Update the material by changing each "Result" to "Outcome" and reproduce it with everything else unchanged. Omit the picture from your answer.

**Study material**

##########

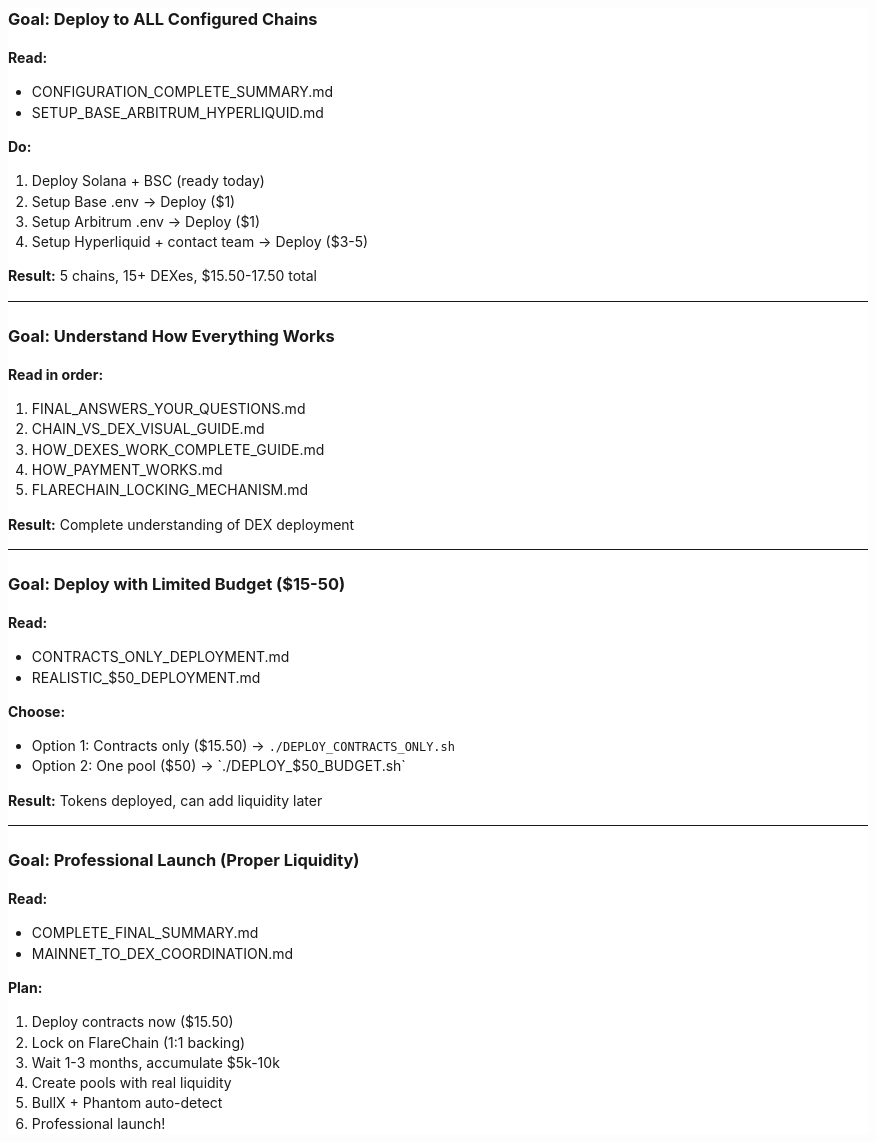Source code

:
### Goal: Deploy to ALL Configured Chains

**Read:**
- CONFIGURATION_COMPLETE_SUMMARY.md
- SETUP_BASE_ARBITRUM_HYPERLIQUID.md

**Do:**
1. Deploy Solana + BSC (ready today)
2. Setup Base .env → Deploy ($1)
3. Setup Arbitrum .env → Deploy ($1)
4. Setup Hyperliquid + contact team → Deploy ($3-5)

**Result:** 5 chains, 15+ DEXes, $15.50-17.50 total

---

### Goal: Understand How Everything Works

**Read in order:**
1. FINAL_ANSWERS_YOUR_QUESTIONS.md
2. CHAIN_VS_DEX_VISUAL_GUIDE.md
3. HOW_DEXES_WORK_COMPLETE_GUIDE.md
4. HOW_PAYMENT_WORKS.md
5. FLARECHAIN_LOCKING_MECHANISM.md

**Result:** Complete understanding of DEX deployment

---

### Goal: Deploy with Limited Budget ($15-50)

**Read:**
- CONTRACTS_ONLY_DEPLOYMENT.md
- REALISTIC_$50_DEPLOYMENT.md

**Choose:**
- Option 1: Contracts only ($15.50) → `./DEPLOY_CONTRACTS_ONLY.sh`
- Option 2: One pool ($50) → `./DEPLOY_$50_BUDGET.sh`

**Result:** Tokens deployed, can add liquidity later

---

### Goal: Professional Launch (Proper Liquidity)

**Read:**
- COMPLETE_FINAL_SUMMARY.md
- MAINNET_TO_DEX_COORDINATION.md

**Plan:**
1. Deploy contracts now ($15.50)
2. Lock on FlareChain (1:1 backing)
3. Wait 1-3 months, accumulate $5k-10k
4. Create pools with real liquidity
5. BullX + Phantom auto-detect
6. Professional launch!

##########

**Result**
Source code

:
### Goal: Deploy to ALL Configured Chains

**Read:**
- CONFIGURATION_COMPLETE_SUMMARY.md
- SETUP_BASE_ARBITRUM_HYPERLIQUID.md

**Do:**
1. Deploy Solana + BSC (ready today)
2. Setup Base .env → Deploy ($1)
3. Setup Arbitrum .env → Deploy ($1)
4. Setup Hyperliquid + contact team → Deploy ($3-5)

**Outcome:** 5 chains, 15+ DEXes, $15.50-17.50 total

---

### Goal: Understand How Everything Works

**Read in order:**
1. FINAL_ANSWERS_YOUR_QUESTIONS.md
2. CHAIN_VS_DEX_VISUAL_GUIDE.md
3. HOW_DEXES_WORK_COMPLETE_GUIDE.md
4. HOW_PAYMENT_WORKS.md
5. FLARECHAIN_LOCKING_MECHANISM.md

**Outcome:** Complete understanding of DEX deployment

---

### Goal: Deploy with Limited Budget ($15-50)

**Read:**
- CONTRACTS_ONLY_DEPLOYMENT.md
- REALISTIC_$50_DEPLOYMENT.md

**Choose:**
- Option 1: Contracts only ($15.50) → `./DEPLOY_CONTRACTS_ONLY.sh`
- Option 2: One pool ($50) → `./DEPLOY_$50_BUDGET.sh`

**Outcome:** Tokens deployed, can add liquidity later

---

### Goal: Professional Launch (Proper Liquidity)

**Read:**
- COMPLETE_FINAL_SUMMARY.md
- MAINNET_TO_DEX_COORDINATION.md

**Plan:**
1. Deploy contracts now ($15.50)
2. Lock on FlareChain (1:1 backing)
3. Wait 1-3 months, accumulate $5k-10k
4. Create pools with real liquidity
5. BullX + Phantom auto-detect
6. Professional launch!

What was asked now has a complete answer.